-------- PAGE EXTRACT --------
I just always wanted to be a Hobbs High School Eagle. It’s kind of a thing I always grew up with. I heard stories about their crowds and stuff like that.

Taylor left Sweden for Hobbs in 2006, at the age of 17, moving in with his grandmother. Besides his desire to play at his father's alma mater, he determined that playing high school basketball in America would enhance his college basketball prospects. He quickly drew major interest from NCAA Division I programs, especially after a senior season when he averaged more than 30 points while leading Hobbs to a state title.

Taylor, named one of the top 150 recruits in the country by ESPN, considered about a half-dozen schools before narrowing his choices to Vanderbilt and Texas, eventually choosing Vanderbilt. He was one of three top-150 recruits signed by Commodores head coach Kevin Stallings in 2008.
-------- SOURCE DATA --------
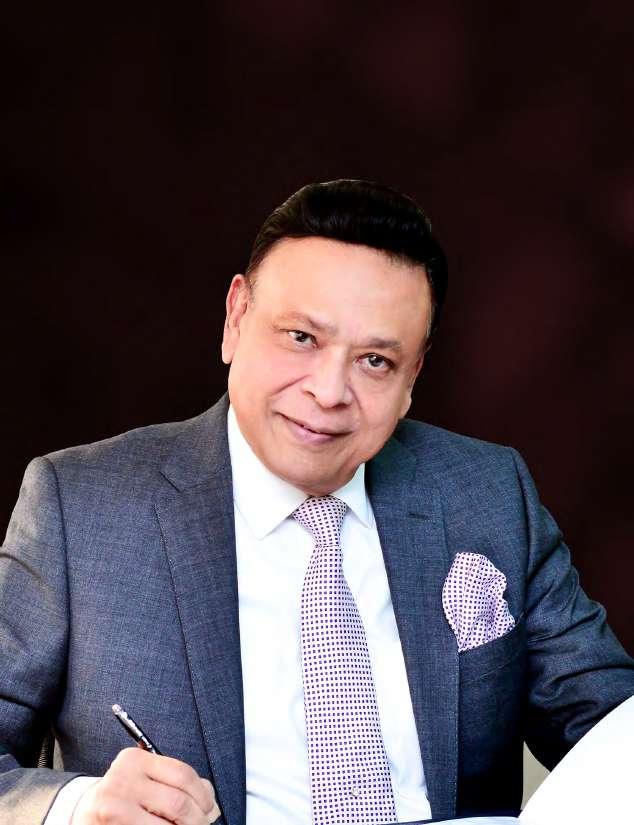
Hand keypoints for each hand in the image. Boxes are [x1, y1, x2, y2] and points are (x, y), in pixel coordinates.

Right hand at [72, 747, 219, 823]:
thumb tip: (210, 804)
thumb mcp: (147, 779)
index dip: (203, 796)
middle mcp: (121, 780)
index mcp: (135, 759)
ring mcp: (113, 807)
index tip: (210, 809)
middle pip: (177, 803)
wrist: (87, 812)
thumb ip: (177, 783)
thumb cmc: (126, 795)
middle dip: (198, 820)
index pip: (182, 774)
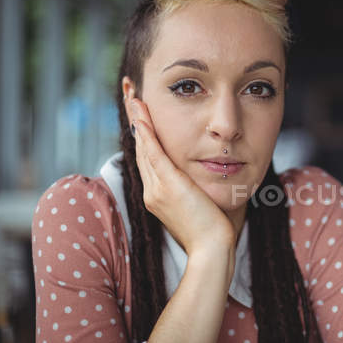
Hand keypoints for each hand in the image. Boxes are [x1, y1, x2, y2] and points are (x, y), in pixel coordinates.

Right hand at [128, 98, 236, 256]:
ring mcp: (157, 189)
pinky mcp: (169, 187)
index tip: (139, 111)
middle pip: (140, 147)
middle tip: (130, 93)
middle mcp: (152, 190)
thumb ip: (191, 187)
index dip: (142, 133)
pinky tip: (143, 117)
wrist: (212, 249)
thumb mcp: (197, 203)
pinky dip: (148, 135)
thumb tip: (196, 174)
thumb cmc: (211, 229)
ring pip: (144, 147)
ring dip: (138, 118)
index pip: (146, 156)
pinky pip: (154, 155)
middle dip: (135, 118)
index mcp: (157, 194)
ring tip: (132, 95)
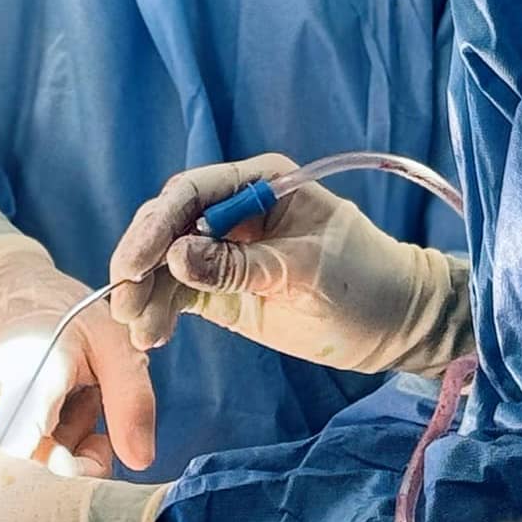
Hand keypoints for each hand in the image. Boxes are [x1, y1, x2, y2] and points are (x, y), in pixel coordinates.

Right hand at [0, 241, 154, 469]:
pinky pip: (4, 463)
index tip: (101, 448)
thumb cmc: (52, 309)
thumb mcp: (108, 334)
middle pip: (39, 474)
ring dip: (57, 451)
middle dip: (78, 459)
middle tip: (92, 414)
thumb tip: (139, 462)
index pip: (40, 456)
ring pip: (23, 472)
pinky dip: (33, 447)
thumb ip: (131, 397)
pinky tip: (39, 410)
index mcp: (24, 377)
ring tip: (64, 401)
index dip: (75, 470)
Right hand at [108, 152, 469, 375]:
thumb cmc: (366, 283)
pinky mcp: (223, 289)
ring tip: (140, 333)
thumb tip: (175, 259)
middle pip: (169, 225)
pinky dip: (161, 312)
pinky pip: (179, 293)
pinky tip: (150, 336)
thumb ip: (242, 265)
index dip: (159, 224)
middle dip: (142, 261)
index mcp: (260, 184)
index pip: (193, 193)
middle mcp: (234, 211)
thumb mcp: (306, 272)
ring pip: (167, 264)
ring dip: (147, 294)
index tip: (136, 261)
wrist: (397, 326)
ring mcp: (225, 251)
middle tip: (124, 302)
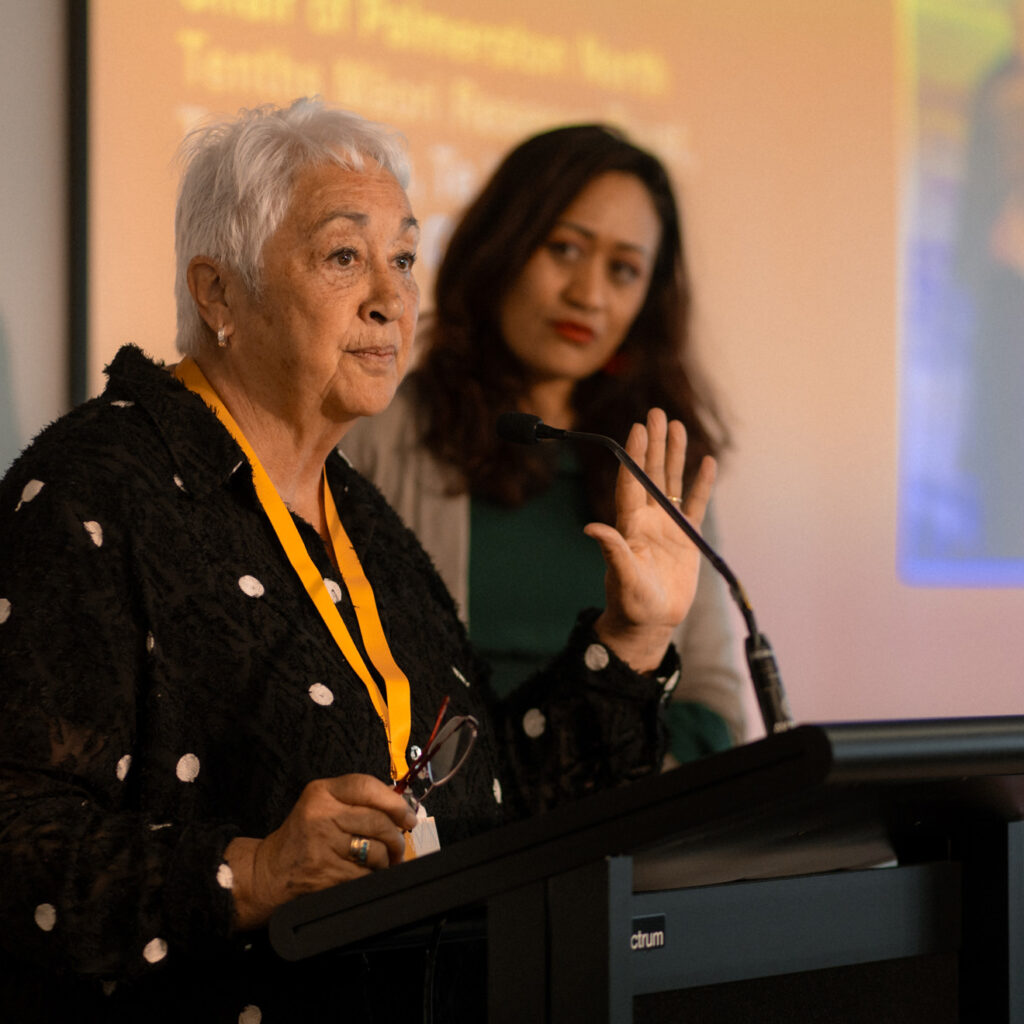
--------
## LIST OF TASKS
1. In the passage on Taylor's basketball path, what led him to leave Sweden for Hobbs? Answer in one to three sentences.
2. According to the passage on Taylor's basketball path, which two schools did Taylor narrow his choices to?
3. Resume the passage on Taylor's basketball path, starting right after its final sentence.

## ANSWERS BY TASK
1. He wanted to play at his father's alma mater. He also decided that playing high school basketball in America would improve his college basketball prospects.

2. Vanderbilt and Texas.

3.
===Assault===
On September 25, 2014, Taylor was arrested at a hotel in East Lansing, Michigan, charged with one count of domestic assault, assault, and malicious destruction of property. He was later suspended by the NBA for 24 games without pay after he pleaded guilty to the charges. He also received a one-year suspension from the Swedish national team.